Definition
In a METAR weather report, RA is the contraction used to indicate rain — liquid water droplets falling from clouds, large enough that they do not evaporate before reaching the ground. RA appears in the present weather group of the report and may be combined with intensity prefixes (− for light, no symbol for moderate, + for heavy) and with descriptors such as SH (showers) or TS (thunderstorm), for example -RA, +RA, SHRA, or TSRA.
Plain English
RA is how a METAR says it is raining.

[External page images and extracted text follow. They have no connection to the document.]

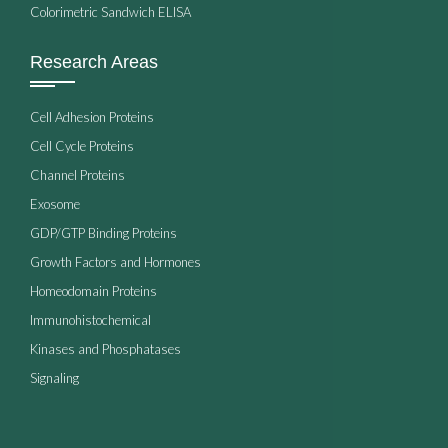
Colorimetric Sandwich ELISA
Research Areas
Cell Adhesion Proteins
Cell Cycle Proteins
Channel Proteins
Exosome
GDP/GTP Binding Proteins
Growth Factors and Hormones
Homeodomain Proteins
Immunohistochemical
Kinases and Phosphatases
Signaling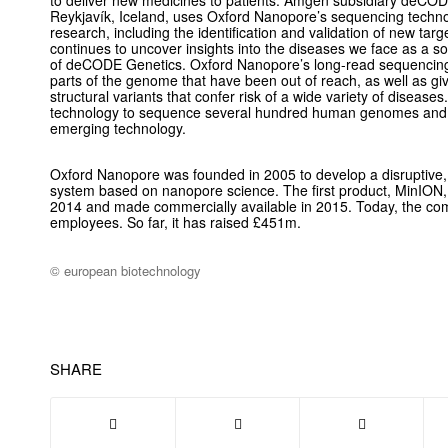
to deliver new medicines to patients. Amgen subsidiary deCO
Reykjavík, Iceland, uses Oxford Nanopore’s sequencing techn
research, including the identification and validation of new ta
continues to uncover insights into the diseases we face as a so
of deCODE Genetics. Oxford Nanopore’s long-read sequencing 
parts of the genome that have been out of reach, as well as gi
structural variants that confer risk of a wide variety of dise
technology to sequence several hundred human genomes and co
emerging technology.
Oxford Nanopore was founded in 2005 to develop a disruptive, 
system based on nanopore science. The first product, MinION, 
2014 and made commercially available in 2015. Today, the c
employees. So far, it has raised £451m.
© european biotechnology
SHARE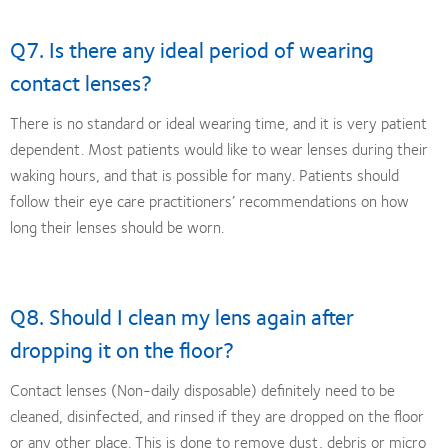
Q7. Is there any ideal period of wearing
contact lenses?
There is no standard or ideal wearing time, and it is very patient
dependent. Most patients would like to wear lenses during their
waking hours, and that is possible for many. Patients should
follow their eye care practitioners’ recommendations on how
long their lenses should be worn.
Q8. Should I clean my lens again after
dropping it on the floor?
Contact lenses (Non-daily disposable) definitely need to be
cleaned, disinfected, and rinsed if they are dropped on the floor
or any other place. This is done to remove dust, debris or micro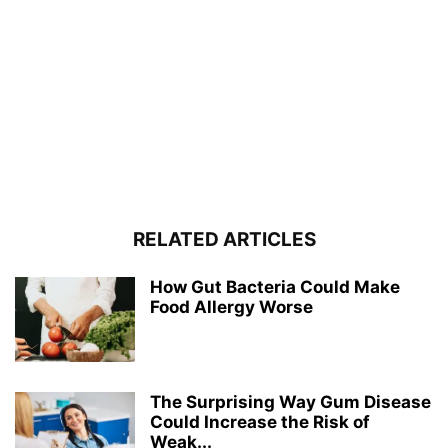
RELATED ARTICLES
How Gut Bacteria Could Make
Food Allergy Worse
The Surprising Way Gum Disease
Could Increase the Risk of
Weak...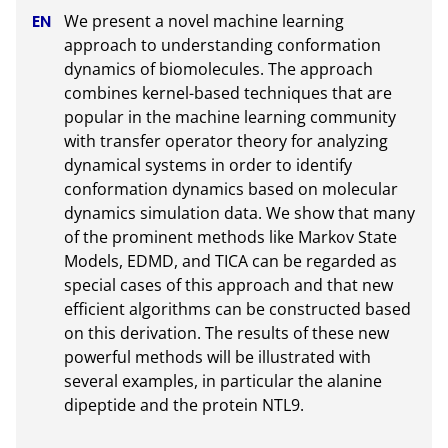
We present a novel machine learning 
approach to understanding conformation 
dynamics of biomolecules. The approach 
combines kernel-based techniques that are 
popular in the machine learning community 
with transfer operator theory for analyzing 
dynamical systems in order to identify 
conformation dynamics based on molecular 
dynamics simulation data. We show that many 
of the prominent methods like Markov State 
Models, EDMD, and TICA can be regarded as 
special cases of this approach and that new 
efficient algorithms can be constructed based 
on this derivation. The results of these new 
powerful methods will be illustrated with 
several examples, in particular the alanine 
dipeptide and the protein NTL9.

A minus sign before it means light rain, nothing in front means moderate, and a plus sign means heavy.
Context Anchor
Seen in the weather section of a METAR, where current conditions at an airport are reported in short codes.
Derivation
RA is a shortened form of the English word rain, kept to two letters so weather reports stay compact and standardized worldwide.
Why Pilots Care
Rain reduces visibility, changes runway friction, and affects takeoff, landing, and aircraft performance decisions.
Intuition Check
Do not read RA as a general forecast or as rain somewhere nearby. In a METAR, RA reports rain occurring at the station at the time of the observation.
Example Sentence 1
The METAR showed -RA BR, so the pilot expected light rain with mist and reduced visibility on arrival.
Example Sentence 2
With RA reported in the current weather, the crew reviewed braking action and visibility before landing.